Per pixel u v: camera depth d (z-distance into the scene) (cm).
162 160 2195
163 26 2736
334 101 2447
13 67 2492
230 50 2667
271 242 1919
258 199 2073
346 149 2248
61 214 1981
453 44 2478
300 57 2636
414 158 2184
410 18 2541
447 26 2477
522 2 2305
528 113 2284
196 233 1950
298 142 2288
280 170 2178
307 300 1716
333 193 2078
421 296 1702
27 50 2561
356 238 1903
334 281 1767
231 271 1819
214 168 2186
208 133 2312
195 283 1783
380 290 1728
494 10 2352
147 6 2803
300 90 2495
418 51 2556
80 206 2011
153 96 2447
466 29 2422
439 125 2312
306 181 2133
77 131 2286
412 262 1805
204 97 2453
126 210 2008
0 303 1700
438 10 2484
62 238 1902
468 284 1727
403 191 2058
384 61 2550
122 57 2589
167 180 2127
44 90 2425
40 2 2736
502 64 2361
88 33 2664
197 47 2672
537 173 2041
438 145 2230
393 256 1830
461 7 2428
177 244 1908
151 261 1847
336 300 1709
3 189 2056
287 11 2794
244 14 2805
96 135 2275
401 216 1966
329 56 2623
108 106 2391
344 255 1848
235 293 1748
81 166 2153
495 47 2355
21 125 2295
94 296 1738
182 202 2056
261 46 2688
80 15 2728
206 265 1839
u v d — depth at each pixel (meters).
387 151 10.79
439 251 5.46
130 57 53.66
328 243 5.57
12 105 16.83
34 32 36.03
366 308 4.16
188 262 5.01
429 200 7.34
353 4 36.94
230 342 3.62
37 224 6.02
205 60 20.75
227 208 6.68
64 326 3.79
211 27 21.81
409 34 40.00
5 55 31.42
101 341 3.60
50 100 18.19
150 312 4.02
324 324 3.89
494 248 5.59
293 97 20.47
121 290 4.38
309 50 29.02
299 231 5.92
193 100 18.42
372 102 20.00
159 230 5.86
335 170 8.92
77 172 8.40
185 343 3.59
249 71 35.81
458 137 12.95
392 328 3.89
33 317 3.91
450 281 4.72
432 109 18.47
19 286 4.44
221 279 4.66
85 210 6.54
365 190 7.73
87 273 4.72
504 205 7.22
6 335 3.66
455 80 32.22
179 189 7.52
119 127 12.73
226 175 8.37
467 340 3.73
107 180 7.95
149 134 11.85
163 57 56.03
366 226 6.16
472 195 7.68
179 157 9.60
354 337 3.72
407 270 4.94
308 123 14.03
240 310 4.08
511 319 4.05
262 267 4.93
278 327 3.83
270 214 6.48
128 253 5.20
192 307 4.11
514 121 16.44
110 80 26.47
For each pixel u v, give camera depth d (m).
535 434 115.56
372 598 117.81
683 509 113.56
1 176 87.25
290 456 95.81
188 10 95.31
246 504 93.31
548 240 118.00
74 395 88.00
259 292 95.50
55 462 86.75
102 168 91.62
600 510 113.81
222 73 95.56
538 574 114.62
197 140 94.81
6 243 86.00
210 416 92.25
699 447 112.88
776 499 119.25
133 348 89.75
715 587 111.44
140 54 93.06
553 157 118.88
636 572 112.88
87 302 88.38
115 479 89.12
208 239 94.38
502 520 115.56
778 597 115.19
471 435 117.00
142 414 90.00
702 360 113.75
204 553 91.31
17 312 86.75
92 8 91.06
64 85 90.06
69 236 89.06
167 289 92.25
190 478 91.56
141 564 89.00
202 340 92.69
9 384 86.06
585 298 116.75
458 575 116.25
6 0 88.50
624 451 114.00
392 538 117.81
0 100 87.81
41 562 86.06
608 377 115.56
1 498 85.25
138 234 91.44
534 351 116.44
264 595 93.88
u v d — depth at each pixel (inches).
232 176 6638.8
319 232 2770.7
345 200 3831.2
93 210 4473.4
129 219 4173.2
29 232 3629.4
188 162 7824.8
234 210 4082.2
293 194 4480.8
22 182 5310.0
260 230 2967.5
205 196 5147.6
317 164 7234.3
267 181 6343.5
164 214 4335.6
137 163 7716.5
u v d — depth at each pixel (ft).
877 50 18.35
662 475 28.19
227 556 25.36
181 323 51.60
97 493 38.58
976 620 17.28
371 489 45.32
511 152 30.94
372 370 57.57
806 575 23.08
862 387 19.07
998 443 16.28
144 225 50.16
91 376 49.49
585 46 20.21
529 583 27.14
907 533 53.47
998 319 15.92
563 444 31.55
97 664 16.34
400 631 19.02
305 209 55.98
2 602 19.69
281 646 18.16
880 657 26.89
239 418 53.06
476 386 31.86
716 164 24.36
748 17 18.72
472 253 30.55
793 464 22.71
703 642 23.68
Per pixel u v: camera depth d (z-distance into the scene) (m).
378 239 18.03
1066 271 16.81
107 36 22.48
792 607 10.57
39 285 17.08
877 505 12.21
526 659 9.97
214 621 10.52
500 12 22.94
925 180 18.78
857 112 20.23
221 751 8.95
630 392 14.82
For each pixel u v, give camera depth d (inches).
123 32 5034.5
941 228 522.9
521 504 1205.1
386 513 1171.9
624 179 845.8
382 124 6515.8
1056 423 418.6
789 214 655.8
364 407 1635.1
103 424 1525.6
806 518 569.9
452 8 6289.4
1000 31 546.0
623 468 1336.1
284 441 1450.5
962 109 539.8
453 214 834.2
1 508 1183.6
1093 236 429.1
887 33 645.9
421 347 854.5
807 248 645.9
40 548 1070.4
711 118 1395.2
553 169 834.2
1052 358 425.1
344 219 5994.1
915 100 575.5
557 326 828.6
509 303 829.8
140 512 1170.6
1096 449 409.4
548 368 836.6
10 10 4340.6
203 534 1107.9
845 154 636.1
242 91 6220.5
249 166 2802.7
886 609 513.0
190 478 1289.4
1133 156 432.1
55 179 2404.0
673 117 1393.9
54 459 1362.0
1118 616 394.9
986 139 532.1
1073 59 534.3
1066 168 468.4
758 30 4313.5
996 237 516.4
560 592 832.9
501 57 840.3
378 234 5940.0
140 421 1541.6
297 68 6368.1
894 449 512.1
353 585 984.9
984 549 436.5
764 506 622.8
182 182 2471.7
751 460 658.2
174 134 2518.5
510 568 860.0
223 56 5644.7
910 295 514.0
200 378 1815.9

+ + + + +

**EXERCISE PROMPT:** Each line from the one containing "372 370 57.57" through the end of the material must be returned exactly; no other line should appear.

**ANSWER BOX:**
372 370 57.57
806 575 23.08
862 387 19.07
998 443 16.28
144 225 50.16
91 376 49.49
585 46 20.21
529 583 27.14
907 533 53.47
998 319 15.92
563 444 31.55
97 664 16.34
400 631 19.02
305 209 55.98
2 602 19.69
281 646 18.16
880 657 26.89
239 418 53.06
476 386 31.86
716 164 24.36
748 17 18.72
472 253 30.55
793 464 22.71
703 642 23.68
Per pixel u v: camera depth d (z-distance into the scene) (m).
378 239 18.03
1066 271 16.81
107 36 22.48
792 607 10.57
39 285 17.08
877 505 12.21
526 659 9.97
214 621 10.52
500 12 22.94
925 180 18.78
857 112 20.23
221 751 8.95
630 392 14.82
For each pixel u v, give camera depth d (inches).
123 32 5034.5
941 228 522.9
521 504 1205.1
386 513 1171.9
624 179 845.8
382 124 6515.8
1056 423 418.6
789 214 655.8
364 407 1635.1
103 424 1525.6
806 518 569.9
452 8 6289.4
1000 31 546.0
623 468 1336.1
284 441 1450.5
962 109 539.8
453 214 834.2
1 508 1183.6
1093 236 429.1
887 33 645.9
421 347 854.5
807 248 645.9
40 548 1070.4
711 118 1395.2
553 169 834.2
1052 358 425.1
344 219 5994.1
915 100 575.5
557 326 828.6
509 303 829.8
140 512 1170.6
1096 449 409.4
548 368 836.6
10 10 4340.6
203 534 1107.9
845 154 636.1
242 91 6220.5
249 166 2802.7
886 609 513.0
190 478 1289.4
1133 156 432.1
55 179 2404.0
673 117 1393.9
54 459 1362.0
1118 616 394.9
986 139 532.1
1073 59 534.3
1066 168 468.4
758 30 4313.5
996 237 516.4
560 592 832.9
501 57 840.3
378 234 5940.0
140 421 1541.6
297 68 6368.1
894 449 512.1
353 585 984.9
984 549 436.5
764 506 622.8
182 182 2471.7
751 460 658.2
174 134 2518.5
510 568 860.0
223 56 5644.7
910 295 514.0
200 378 1815.9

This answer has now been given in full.